• **Your task**
When you have gone through the records, report how many lines include "properties", giving the number and nothing more.

Data under study Start Marker

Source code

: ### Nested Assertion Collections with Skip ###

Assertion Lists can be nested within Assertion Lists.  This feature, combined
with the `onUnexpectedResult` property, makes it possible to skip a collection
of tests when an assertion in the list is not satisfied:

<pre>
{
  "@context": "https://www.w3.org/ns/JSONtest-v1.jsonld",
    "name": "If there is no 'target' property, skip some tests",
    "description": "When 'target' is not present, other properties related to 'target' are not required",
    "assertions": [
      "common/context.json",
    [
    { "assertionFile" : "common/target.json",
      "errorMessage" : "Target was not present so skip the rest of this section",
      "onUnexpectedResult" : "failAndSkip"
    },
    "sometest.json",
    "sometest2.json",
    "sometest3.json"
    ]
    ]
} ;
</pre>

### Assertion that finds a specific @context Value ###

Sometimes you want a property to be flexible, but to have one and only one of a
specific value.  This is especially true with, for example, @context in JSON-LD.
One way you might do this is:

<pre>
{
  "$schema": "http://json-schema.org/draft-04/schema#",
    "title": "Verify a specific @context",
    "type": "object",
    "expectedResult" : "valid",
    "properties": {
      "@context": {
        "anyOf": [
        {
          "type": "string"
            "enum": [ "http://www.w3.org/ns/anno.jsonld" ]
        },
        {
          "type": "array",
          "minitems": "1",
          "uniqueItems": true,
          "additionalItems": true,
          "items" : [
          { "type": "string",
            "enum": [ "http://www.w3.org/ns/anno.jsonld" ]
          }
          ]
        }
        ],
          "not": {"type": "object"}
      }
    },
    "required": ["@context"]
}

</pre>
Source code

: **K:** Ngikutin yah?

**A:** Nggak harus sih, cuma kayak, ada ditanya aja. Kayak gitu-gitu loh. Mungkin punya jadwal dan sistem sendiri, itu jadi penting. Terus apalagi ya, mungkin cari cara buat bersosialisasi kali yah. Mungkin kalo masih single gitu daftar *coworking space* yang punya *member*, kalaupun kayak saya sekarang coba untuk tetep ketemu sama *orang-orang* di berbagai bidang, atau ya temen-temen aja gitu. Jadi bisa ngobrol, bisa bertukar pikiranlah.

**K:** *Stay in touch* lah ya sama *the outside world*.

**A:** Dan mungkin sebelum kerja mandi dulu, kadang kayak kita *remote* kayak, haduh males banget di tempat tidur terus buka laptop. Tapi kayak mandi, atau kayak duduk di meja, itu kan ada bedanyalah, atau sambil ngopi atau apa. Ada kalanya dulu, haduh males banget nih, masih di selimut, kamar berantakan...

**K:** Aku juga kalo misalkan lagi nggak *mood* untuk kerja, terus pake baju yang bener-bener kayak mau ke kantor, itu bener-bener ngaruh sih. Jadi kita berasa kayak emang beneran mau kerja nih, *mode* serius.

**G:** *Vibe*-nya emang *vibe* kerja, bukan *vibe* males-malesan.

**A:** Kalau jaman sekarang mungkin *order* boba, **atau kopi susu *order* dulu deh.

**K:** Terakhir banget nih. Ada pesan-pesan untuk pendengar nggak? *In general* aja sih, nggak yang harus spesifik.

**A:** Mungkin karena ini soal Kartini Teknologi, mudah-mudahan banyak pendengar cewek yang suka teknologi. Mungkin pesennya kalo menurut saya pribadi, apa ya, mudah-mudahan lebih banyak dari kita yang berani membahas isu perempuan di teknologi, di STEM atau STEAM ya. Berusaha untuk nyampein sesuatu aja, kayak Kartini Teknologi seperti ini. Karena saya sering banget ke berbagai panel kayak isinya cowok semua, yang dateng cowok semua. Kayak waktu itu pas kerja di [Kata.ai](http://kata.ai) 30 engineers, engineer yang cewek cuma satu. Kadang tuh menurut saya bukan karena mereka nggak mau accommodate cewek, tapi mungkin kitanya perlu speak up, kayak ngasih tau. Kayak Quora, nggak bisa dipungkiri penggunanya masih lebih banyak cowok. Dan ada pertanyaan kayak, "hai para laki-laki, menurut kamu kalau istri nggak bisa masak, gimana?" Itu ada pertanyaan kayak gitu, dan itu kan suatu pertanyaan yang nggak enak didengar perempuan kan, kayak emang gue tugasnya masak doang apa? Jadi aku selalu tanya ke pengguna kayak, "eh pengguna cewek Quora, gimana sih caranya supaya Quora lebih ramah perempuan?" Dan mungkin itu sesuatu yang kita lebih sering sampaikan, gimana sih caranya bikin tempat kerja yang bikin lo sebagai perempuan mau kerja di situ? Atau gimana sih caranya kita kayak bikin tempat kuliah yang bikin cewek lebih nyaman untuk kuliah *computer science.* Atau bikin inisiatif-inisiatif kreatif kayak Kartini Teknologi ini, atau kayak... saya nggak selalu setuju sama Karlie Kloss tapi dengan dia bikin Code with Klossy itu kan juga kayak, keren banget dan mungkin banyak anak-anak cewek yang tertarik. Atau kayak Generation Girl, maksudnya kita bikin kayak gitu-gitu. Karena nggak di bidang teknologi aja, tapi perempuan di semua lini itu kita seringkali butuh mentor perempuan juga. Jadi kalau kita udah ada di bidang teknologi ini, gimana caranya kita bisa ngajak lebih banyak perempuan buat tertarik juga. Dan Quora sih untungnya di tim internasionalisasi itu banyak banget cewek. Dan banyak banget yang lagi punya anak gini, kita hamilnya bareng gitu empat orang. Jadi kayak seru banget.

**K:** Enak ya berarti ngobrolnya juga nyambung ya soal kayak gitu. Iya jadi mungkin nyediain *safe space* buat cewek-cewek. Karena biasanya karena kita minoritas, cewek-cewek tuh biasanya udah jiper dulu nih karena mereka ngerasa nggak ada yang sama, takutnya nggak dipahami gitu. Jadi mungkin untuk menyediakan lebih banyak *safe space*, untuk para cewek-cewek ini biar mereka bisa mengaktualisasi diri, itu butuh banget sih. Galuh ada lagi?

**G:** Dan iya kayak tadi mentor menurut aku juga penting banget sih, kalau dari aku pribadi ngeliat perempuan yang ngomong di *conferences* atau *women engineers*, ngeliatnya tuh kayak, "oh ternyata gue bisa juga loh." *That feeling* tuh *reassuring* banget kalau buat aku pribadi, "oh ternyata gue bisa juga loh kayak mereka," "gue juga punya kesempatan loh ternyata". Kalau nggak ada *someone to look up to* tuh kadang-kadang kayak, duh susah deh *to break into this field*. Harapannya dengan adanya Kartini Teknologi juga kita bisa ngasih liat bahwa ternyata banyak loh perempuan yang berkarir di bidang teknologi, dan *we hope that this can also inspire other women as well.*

Data under study End Marker

• **Worked solution**
2